All good things come to an end

By Bethany Reinhart

Tucked away on a residential street in Lincoln Park stands a nondescript three-story building filled with 60 years of art history. Bronze sculptures line countertops, brightly colored paintings decorate office walls and life-sized stainless steel sculptures of animals, created from recycled car bumpers, fill the artists’ work areas at the Contemporary Art Workshop, 542 W. Grant Place.

The community art center and gallery has been a Chicago staple since 1949. But after devoting their lives to the artist community, owners John and Lynn Kearney, both in their 80s, have made the decision to retire and close the Workshop’s doors. The brightly lit, two-room gallery, designed to house two-person exhibitions, closed Jan. 23, and its artist studios will close April 30.

In its small gallery space, the Contemporary Art Workshop has shown the work of dozens of nationally and internationally renowned artists, including Leon Golub, Seymour Rosofsky and June Leaf. In its final exhibition, “The End,” the Contemporary Art Workshop featured the works of Matt Davis and John Lyon.

“It’s really sad that something like that has to come to an end,” Lyon said. “[But] I was really happy to have a chance to be a part of the Contemporary Art Workshop.”

Throughout the past six decades, art galleries have come and gone across the city, but the Contemporary Art Workshop thrived, said Director Lynn Kearney. The workshop was founded by a group of five artists-John Kearney, Leon Golub, Cosmo Campoli, Ray Fink and Al Kwitz. Today, however, the only remaining founder involved in the Workshop is the man who came up with the idea-John Kearney, 84.

Kearney, a World War II veteran from Nebraska, came to Chicago after studying at the Cranbrook Academy of Art in Bloomfield Hills, Mich. Before opening the workshop, Kearney had a small gallery on North Rush Street below the famous Seven Stairs Bookstore. The gallery, which was called the Contemporary Art Gallery, was the starting point for Kearney and later developed into the Contemporary Art Workshop.

Lynn Kearney, 81, said the workshop was created in response to a need by young Chicago artists for inexpensive studios and a place to get their start. Without an outlet like the Contemporary Art Workshop, many artists would have been forced to leave Chicago and head to New York, she said.

“At that time there were almost no galleries in town,” Lynn said. “We were a gallery, but we were also teaching classes, and the artists were working and creating there.”

Since the beginning, the Workshop’s mission has been to promote the work of emerging and little-known artists. The Contemporary Art Workshop has helped pave the way for up-and-comers to be seen and respected in the art world. The workshop has helped support artists by providing low-cost studios to those who qualified.

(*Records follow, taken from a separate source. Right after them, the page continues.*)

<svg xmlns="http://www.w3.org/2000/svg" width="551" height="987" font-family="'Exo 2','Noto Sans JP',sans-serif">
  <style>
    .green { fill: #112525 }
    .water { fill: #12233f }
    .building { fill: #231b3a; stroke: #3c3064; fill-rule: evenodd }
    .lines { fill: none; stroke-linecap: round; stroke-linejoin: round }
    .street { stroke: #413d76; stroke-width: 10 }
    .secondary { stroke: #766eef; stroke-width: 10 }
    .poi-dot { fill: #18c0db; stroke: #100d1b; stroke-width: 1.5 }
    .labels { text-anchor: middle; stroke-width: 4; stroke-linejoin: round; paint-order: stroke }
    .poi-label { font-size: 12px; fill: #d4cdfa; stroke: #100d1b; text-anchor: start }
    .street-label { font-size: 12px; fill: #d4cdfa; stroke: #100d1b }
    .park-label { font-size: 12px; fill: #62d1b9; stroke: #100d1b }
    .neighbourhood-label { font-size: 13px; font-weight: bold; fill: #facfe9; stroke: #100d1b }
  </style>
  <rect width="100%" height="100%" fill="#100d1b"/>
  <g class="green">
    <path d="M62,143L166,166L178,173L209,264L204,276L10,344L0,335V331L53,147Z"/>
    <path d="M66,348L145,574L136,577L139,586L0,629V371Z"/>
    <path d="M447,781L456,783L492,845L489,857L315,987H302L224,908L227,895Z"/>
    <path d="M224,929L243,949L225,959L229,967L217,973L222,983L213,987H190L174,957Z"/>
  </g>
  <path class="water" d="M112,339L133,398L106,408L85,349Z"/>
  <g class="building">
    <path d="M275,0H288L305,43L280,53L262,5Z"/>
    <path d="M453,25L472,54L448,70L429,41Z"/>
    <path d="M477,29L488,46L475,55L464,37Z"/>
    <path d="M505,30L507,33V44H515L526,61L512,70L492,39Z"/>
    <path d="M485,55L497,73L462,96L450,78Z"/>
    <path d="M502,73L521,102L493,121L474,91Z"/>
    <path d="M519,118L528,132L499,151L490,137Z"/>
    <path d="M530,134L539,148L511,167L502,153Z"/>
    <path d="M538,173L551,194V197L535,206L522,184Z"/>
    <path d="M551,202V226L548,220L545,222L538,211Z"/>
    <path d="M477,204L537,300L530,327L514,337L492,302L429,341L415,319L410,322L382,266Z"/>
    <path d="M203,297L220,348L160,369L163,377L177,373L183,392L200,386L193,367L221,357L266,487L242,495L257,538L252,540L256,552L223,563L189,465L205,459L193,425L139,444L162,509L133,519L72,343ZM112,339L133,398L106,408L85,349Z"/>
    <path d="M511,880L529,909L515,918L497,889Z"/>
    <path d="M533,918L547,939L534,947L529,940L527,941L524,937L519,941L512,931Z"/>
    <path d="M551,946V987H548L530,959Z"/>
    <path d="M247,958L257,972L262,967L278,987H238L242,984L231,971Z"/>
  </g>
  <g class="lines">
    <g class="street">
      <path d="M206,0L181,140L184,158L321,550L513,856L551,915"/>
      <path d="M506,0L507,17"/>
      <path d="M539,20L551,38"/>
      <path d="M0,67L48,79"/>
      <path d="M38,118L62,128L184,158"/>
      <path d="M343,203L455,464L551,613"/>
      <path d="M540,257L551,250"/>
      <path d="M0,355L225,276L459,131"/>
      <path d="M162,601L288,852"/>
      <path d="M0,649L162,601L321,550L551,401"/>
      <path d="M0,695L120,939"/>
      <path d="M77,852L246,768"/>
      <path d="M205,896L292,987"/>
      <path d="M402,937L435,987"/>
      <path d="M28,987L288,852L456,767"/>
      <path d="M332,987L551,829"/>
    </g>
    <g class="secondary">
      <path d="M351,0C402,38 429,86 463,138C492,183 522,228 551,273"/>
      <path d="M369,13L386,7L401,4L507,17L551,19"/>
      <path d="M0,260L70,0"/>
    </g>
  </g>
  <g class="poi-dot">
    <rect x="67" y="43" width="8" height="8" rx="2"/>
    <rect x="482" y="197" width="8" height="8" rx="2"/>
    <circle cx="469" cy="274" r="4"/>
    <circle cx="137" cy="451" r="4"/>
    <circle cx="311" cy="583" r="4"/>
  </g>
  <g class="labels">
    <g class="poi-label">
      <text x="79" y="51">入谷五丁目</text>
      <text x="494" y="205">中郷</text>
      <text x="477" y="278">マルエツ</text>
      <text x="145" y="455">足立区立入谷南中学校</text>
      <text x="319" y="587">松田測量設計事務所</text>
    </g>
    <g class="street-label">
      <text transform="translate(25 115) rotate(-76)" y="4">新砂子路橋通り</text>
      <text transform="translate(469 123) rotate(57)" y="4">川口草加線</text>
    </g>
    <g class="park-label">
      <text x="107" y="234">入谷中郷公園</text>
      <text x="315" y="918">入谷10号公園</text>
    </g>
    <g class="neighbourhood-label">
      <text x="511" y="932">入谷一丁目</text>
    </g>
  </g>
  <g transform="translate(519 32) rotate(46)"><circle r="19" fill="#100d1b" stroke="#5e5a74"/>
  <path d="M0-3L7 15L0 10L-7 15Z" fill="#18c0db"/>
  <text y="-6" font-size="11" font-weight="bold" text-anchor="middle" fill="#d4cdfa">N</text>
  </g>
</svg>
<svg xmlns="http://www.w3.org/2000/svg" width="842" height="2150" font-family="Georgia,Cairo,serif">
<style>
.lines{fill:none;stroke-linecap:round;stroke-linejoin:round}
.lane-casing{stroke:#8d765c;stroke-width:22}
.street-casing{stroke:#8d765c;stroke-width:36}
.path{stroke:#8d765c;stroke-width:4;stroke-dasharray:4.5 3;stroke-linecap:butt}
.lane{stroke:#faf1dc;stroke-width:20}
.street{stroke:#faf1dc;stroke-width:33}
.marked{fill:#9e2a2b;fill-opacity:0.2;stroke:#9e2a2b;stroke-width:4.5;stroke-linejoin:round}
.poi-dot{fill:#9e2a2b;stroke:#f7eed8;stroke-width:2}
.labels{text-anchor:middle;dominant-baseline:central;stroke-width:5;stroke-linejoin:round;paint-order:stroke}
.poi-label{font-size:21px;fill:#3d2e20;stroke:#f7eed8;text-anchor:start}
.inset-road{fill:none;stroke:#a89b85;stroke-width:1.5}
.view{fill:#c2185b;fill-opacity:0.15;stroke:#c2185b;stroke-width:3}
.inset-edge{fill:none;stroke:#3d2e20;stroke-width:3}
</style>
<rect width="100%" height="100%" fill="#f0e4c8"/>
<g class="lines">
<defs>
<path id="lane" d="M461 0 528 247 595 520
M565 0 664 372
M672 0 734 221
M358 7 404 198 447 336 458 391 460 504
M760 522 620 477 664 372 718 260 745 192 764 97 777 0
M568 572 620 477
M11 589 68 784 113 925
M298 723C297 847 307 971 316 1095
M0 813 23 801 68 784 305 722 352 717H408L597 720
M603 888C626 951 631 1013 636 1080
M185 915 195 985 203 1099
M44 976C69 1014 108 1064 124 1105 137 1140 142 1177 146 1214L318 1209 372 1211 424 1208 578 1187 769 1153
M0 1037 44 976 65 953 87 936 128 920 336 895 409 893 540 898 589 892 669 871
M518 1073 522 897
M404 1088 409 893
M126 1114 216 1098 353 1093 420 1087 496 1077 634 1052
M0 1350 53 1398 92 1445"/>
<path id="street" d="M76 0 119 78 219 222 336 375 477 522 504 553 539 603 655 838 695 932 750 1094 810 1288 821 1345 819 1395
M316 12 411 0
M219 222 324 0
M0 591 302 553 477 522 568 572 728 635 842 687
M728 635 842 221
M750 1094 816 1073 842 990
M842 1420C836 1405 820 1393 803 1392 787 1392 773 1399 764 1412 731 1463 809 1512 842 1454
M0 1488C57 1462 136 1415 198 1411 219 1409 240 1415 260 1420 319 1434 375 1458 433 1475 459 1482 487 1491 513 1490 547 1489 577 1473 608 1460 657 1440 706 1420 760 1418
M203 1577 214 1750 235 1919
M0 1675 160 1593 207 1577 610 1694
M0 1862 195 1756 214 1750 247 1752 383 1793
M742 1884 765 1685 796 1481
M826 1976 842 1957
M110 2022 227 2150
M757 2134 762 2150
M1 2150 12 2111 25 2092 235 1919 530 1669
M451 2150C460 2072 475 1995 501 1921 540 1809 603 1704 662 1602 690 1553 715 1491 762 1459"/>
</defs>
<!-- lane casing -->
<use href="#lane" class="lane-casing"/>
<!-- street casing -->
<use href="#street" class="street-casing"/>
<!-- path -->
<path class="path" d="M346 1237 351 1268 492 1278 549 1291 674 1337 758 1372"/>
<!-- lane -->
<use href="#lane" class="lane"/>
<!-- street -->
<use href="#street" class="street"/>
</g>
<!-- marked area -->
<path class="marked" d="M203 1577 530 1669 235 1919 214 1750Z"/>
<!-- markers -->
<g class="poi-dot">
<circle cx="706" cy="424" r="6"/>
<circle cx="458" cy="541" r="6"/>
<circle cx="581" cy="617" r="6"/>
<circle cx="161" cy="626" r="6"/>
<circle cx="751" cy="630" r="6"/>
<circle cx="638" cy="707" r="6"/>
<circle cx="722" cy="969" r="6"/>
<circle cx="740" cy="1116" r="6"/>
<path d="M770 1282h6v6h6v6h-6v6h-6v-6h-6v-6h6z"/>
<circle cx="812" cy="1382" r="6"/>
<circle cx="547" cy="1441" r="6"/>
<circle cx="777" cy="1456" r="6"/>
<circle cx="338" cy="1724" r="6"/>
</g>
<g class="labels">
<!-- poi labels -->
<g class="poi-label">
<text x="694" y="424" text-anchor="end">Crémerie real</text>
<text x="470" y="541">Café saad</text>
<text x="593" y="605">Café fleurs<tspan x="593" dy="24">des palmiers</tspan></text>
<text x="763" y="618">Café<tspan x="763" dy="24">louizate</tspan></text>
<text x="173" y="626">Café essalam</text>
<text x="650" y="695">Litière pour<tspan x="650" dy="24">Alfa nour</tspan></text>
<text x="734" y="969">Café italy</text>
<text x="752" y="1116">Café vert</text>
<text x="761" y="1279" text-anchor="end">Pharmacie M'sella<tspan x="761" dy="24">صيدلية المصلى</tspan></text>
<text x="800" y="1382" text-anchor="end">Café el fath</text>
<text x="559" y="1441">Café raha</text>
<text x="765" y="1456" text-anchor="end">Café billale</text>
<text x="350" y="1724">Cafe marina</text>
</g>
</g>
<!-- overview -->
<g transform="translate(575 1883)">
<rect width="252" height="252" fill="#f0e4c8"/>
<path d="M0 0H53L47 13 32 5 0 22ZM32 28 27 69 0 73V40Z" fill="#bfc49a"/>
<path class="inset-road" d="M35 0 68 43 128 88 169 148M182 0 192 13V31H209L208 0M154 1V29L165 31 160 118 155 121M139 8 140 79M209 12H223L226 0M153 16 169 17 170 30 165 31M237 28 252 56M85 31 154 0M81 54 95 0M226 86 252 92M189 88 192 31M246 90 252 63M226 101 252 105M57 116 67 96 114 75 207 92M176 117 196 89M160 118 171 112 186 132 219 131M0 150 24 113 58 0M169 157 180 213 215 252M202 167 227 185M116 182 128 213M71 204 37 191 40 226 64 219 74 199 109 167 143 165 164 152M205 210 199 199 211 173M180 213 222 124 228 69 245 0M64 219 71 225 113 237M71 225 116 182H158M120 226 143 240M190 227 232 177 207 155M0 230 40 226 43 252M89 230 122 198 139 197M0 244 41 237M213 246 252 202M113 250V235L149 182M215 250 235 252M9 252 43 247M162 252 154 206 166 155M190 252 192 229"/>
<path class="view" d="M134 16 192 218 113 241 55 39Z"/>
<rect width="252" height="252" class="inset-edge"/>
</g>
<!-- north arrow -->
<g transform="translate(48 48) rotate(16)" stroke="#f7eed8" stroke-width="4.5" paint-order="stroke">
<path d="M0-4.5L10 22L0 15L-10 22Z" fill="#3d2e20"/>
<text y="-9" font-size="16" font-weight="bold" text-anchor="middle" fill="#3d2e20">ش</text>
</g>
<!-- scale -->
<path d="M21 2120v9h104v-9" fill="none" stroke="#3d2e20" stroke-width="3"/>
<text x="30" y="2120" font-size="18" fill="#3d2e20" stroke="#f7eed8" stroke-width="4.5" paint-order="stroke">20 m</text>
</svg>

Despite its lengthy history, the workshop has had only three different homes. Initially, the Workshop was housed at the southwest corner of Michigan and Chicago avenues. The building was the former carriage house for Cyrus McCormick, an inventor who founded the McCormick Harvesting Machine Company. The building had been vacant for more than 50 years when Kearney discovered it.

“[John] happened to see a broken window in there so he went to explore it and he found out, here it was, right off of Michigan Avenue, right where the Ralph Lauren [store] is,” Lynn Kearney said. “That is exactly where the first workshop was.”

The workshop remained there for about seven years before moving to a loft behind the Wrigley Building. Then, in 1960, the Kearneys, along with Cosmo Campoli, one of the original five founders, moved the workshop to a former dairy in Lincoln Park, where it has been for the past 50 years.

“We got tired of chasing the wrecking ball [so] we moved when we found this building in Lincoln Park,” Lynn Kearney said.

In the Workshop’s Lincoln Park home, artists flourished. The exhibition schedule increased from three or four shows a year to one show every five weeks. For about 40 years, John and Lynn Kearney, along with other artists, taught sculpting, painting, weaving and even jewelry-making classes.

“It’s really clear that they were never here to sell,” said Jose Cruz, one of the gallery assistants. “They were here to show and to teach.”

The Kearneys plan to continue living out their passion through art. John Kearney will continue to work from his studio at home.

“[John] started his career as a painter but spent most of his life sculpting,” Cruz said. “But now he plans to go back to painting. He is sort of going back to his roots.”

Kearney’s work and other items from the workshop have been donated to the Chicago History Museum.